▶ **BRIEF**: Count the lines in the rows below that contain the string "трубопровода", and give only the number.

*** Opening of GIVEN DATA ***

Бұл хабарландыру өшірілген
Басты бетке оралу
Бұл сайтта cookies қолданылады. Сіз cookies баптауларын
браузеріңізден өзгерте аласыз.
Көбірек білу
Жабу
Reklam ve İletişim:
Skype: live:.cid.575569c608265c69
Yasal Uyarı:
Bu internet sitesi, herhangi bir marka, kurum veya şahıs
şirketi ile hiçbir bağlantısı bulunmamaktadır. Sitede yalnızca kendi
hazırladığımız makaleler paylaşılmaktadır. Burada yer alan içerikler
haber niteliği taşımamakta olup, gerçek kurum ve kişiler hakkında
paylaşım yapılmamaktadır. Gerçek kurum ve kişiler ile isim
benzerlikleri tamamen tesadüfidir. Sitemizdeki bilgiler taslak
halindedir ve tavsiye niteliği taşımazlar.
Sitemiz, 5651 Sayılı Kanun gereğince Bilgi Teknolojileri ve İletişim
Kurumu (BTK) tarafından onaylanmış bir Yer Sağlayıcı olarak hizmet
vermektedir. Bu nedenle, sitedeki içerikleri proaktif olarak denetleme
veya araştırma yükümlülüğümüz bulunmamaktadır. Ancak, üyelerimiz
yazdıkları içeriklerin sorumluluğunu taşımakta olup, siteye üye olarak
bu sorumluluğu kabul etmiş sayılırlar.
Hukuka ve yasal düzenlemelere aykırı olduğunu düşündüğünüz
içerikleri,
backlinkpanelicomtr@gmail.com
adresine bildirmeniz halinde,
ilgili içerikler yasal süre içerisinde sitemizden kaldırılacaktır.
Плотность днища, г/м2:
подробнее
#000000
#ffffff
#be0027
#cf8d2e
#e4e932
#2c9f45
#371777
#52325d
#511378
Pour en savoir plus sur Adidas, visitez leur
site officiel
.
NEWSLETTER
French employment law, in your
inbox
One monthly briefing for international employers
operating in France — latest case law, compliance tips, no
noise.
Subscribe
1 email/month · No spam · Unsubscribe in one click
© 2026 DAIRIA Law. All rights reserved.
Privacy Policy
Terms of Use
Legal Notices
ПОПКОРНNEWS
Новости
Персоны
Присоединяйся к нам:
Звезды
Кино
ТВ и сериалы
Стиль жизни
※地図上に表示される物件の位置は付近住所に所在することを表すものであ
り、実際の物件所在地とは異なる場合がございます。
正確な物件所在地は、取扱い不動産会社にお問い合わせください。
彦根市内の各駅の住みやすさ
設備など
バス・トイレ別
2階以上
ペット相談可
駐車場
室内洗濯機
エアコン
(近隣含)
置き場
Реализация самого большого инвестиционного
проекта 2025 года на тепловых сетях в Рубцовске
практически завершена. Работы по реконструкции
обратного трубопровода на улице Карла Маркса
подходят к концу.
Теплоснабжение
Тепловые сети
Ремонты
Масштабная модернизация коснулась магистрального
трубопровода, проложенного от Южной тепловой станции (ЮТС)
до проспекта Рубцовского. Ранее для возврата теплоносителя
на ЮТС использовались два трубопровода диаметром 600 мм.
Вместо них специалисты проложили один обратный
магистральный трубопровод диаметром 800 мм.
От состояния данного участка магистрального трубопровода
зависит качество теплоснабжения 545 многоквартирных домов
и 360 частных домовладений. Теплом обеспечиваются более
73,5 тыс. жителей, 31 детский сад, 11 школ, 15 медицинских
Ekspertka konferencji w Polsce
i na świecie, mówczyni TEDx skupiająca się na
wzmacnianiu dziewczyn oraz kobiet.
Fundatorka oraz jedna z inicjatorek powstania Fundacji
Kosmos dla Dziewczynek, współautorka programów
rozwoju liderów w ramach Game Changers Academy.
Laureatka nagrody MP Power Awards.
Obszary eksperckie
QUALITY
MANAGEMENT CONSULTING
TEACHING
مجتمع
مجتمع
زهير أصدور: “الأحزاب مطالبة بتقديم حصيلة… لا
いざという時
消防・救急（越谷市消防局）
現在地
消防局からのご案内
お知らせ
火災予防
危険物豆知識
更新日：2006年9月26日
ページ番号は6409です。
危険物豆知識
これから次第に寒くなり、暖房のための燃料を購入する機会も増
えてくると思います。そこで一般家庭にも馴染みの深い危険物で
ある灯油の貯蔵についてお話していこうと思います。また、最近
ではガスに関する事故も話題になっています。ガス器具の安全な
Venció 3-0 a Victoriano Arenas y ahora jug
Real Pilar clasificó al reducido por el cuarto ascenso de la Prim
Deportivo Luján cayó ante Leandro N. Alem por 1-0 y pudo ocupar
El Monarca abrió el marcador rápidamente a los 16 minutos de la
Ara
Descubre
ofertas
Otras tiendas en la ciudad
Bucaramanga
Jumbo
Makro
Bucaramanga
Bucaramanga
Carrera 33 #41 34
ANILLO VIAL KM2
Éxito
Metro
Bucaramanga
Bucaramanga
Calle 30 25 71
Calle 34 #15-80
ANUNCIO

*** Close of GIVEN DATA ***

▶ **RESULT OF THIS TASK**: 4